**WHAT TO WORK ON**: Pictures stay out. Everything else in the entries is copied exactly.
*** Opening of DATA SUPPLIED ***
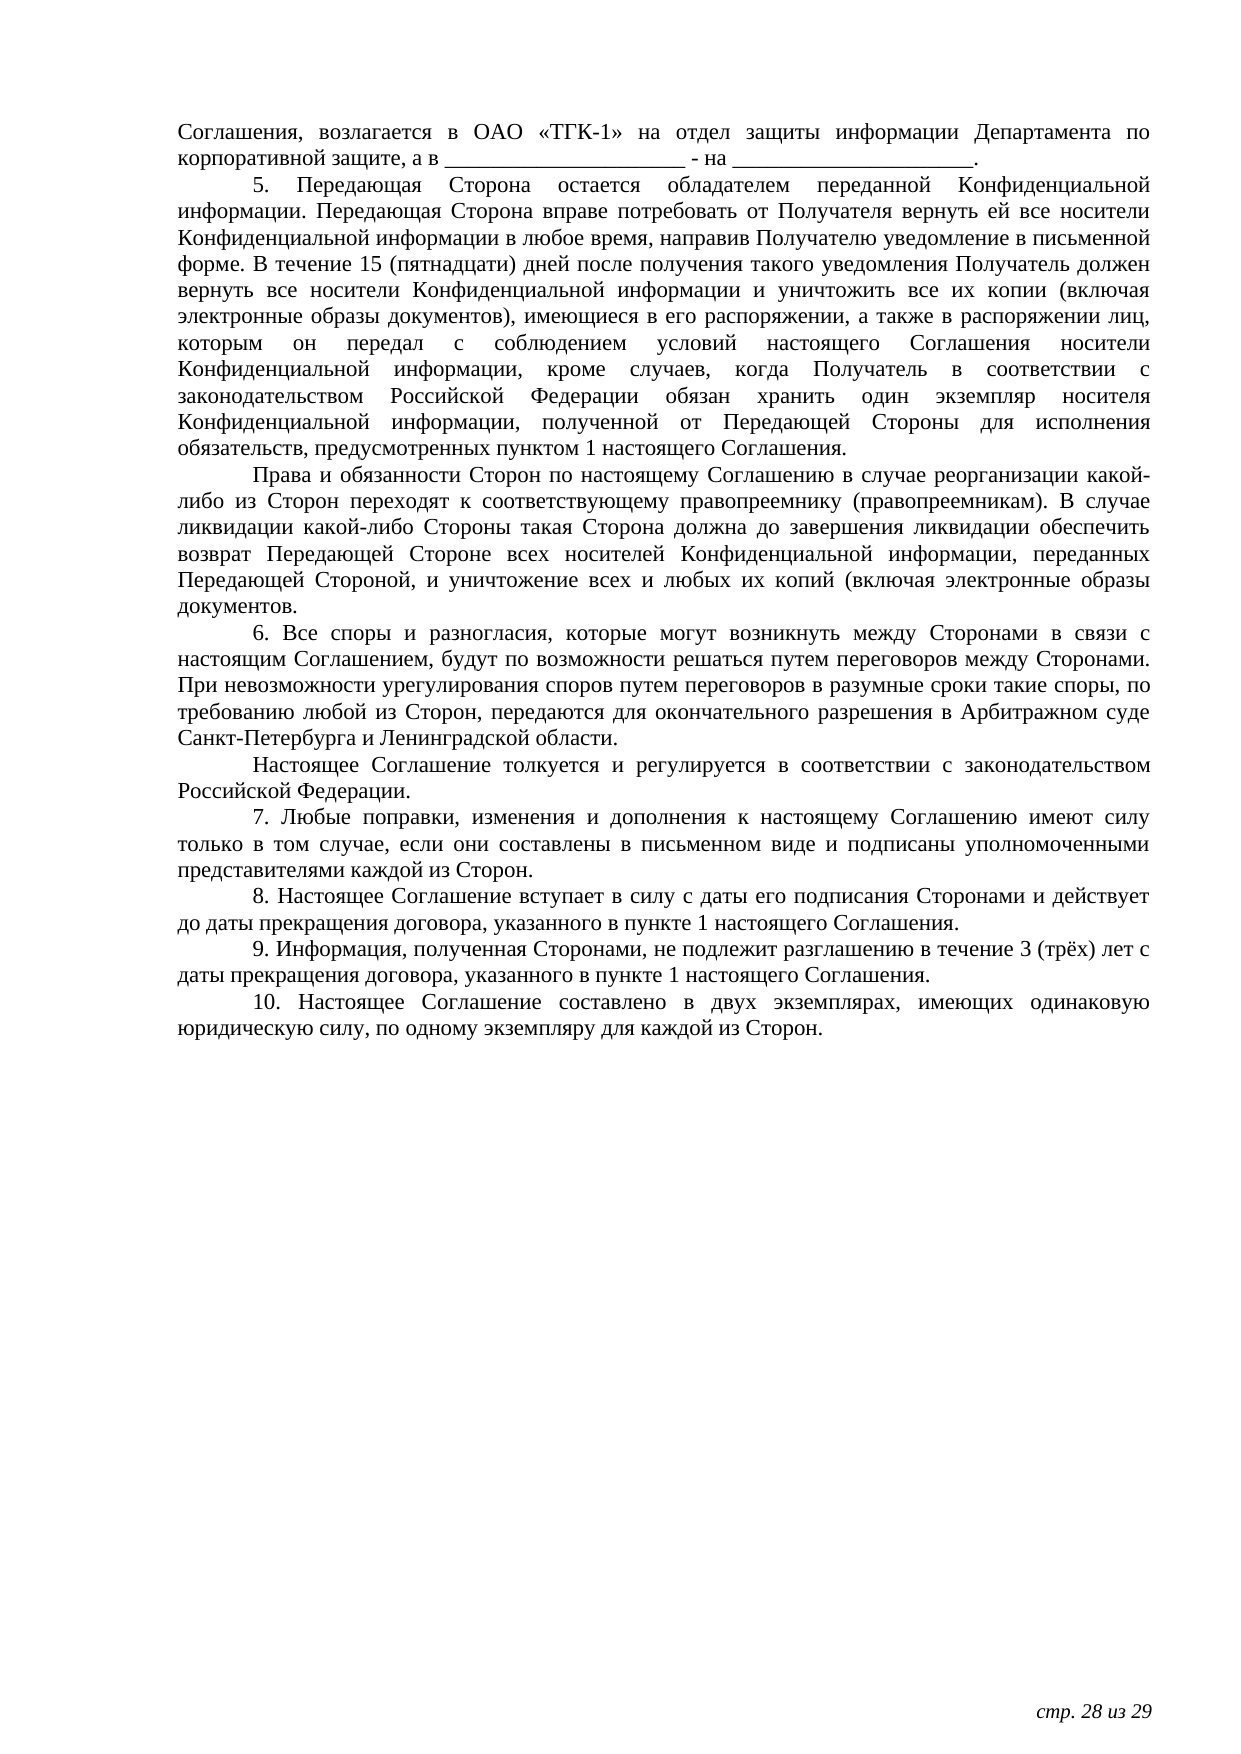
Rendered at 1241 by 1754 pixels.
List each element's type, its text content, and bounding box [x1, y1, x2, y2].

text 8. Настоящее Соглашение вступает в силу с даты его подписания Сторонами и действует до даты прекращения договора, указанного в пункте 1 настоящего Соглашения. [177, 882, 1152, 935]
text 7. Любые поправки, изменения и дополнения к настоящему Соглашению имеют силу только в том случае, если они составлены в письменном виде и подписаны уполномоченными представителями каждой из Сторон. [177, 803, 1152, 882]
text 5. Передающая Сторона остается обладателем переданной Конфиденциальной информации. Передающая Сторона вправе потребовать от Получателя вернуть ей все носители Конфиденциальной информации в любое время, направив Получателю уведомление в письменной форме. В течение 15 (пятнадцати) дней после получения такого уведомления Получатель должен вернуть все носители Конфиденциальной информации и уничтожить все их копии (включая электронные образы документов), имеющиеся в его распоряжении, а также в распоряжении лиц, которым он передал с соблюдением условий настоящего Соглашения носители Конфиденциальной информации, кроме случаев, когда Получатель в соответствии с законодательством Российской Федерации обязан хранить один экземпляр носителя Конфиденциальной информации, полученной от Передающей Стороны для исполнения обязательств, предусмотренных пунктом 1 настоящего Соглашения. [177, 171, 1152, 461]
text 9. Информация, полученная Сторонами, не подлежит разглашению в течение 3 (трёх) лет с даты прекращения договора, указанного в пункте 1 настоящего Соглашения. [177, 935, 1152, 988]
text Настоящее Соглашение толкуется и регулируется в соответствии с законодательством Российской Федерации. [177, 751, 1152, 803]
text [177, 118, 1152, 171]
text 10. Настоящее Соглашение составлено в двух экземплярах, имеющих одинаковую юридическую силу, по одному экземпляру для каждой из Сторон. [177, 988, 1152, 1041]
text 6. Все споры и разногласия, которые могут возникнуть между Сторонами в связи с настоящим Соглашением, будут по возможности решаться путем переговоров между Сторонами. При невозможности урегулирования споров путем переговоров в разумные сроки такие споры, по требованию любой из Сторон, передаются для окончательного разрешения в Арбитражном суде Санкт-Петербурга и Ленинградской области. [177, 619, 1152, 751]
text Права и обязанности Сторон по настоящему Соглашению в случае реорганизации какой-либо из Сторон переходят к соответствующему правопреемнику (правопреемникам). В случае ликвидации какой-либо Стороны такая Сторона должна до завершения ликвидации обеспечить возврат Передающей Стороне всех носителей Конфиденциальной информации, переданных Передающей Стороной, и уничтожение всех и любых их копий (включая электронные образы документов. [177, 461, 1152, 619]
*** Close of DATA SUPPLIED ***
**EXERCISE ANSWER**:
Rendered at 1241 by 1754 pixels.
List each element's type, its text content, and bounding box [x1, y1, x2, y2].

text 8. Настоящее Соглашение вступает в силу с даты его подписания Сторонами и действует до даты прекращения договора, указанного в пункте 1 настоящего Соглашения. [177, 882, 1152, 935]
text 7. Любые поправки, изменения и дополнения к настоящему Соглашению имеют силу только в том случае, если они составлены в письменном виде и подписаны уполномоченными представителями каждой из Сторон. [177, 803, 1152, 882]
text 5. Передающая Сторона остается обладателем переданной Конфиденциальной информации. Передающая Сторона вправе потребовать от Получателя вернуть ей все носители Конфиденциальной информации в любое время, направив Получателю уведомление в письменной форме. В течение 15 (пятнадцати) дней после получения такого уведомления Получатель должен вернуть все носители Конфиденциальной информации и уничтожить все их копии (включая электронные образы документов), имеющиеся в его распоряжении, а также в распоряжении лиц, которым он передал с соблюдением условий настоящего Соглашения носители Конфиденциальной информации, кроме случаев, когда Получатель в соответствии с законодательством Российской Федерации обязан хранить один экземпляр носителя Конфиденциальной информации, полученной от Передающей Стороны для исполнения обязательств, предусмотренных пунктом 1 настоящего Соглашения. [177, 171, 1152, 461]
text 9. Информация, полученная Сторонами, не подлежит разглашению в течение 3 (трёх) лет с даты прекращения договора, указанного в пункте 1 настоящего Соглашения. [177, 935, 1152, 988]
text Настоящее Соглашение толкуется и регулируется в соответствии с законодательством Российской Федерации. [177, 751, 1152, 803]
text [177, 118, 1152, 171]
text 10. Настоящее Соглашение составлено в двух экземплярах, имеющих одинаковую юридическую силу, по одному экземпляру для каждой из Сторон. [177, 988, 1152, 1041]
text 6. Все споры и разногласия, которые могут возникнуть между Сторонами в связи с настоящим Соглашением, будут по возможности решаться путем переговоров между Сторонами. При невозможности урегулирования споров путем переговоров в разумные сроки такие споры, по требованию любой из Сторон, передаются для окончательного разрешения в Арбитражном суде Санкт-Петербурга и Ленинградской области. [177, 619, 1152, 751]
text Права и обязанности Сторон по настоящему Соглашению в случае реорганизации какой-либо из Сторон переходят к соответствующему правопреемнику (правопреемникам). В случае ликвидации какой-либо Стороны такая Сторона должна до завершения ликвидации обеспечить возврат Передающей Стороне всех носителей Конфиденциальной информации, переданных Передающей Стороной, и уничтожение всех и любых их копий (включая электронные образы документов. [177, 461, 1152, 619]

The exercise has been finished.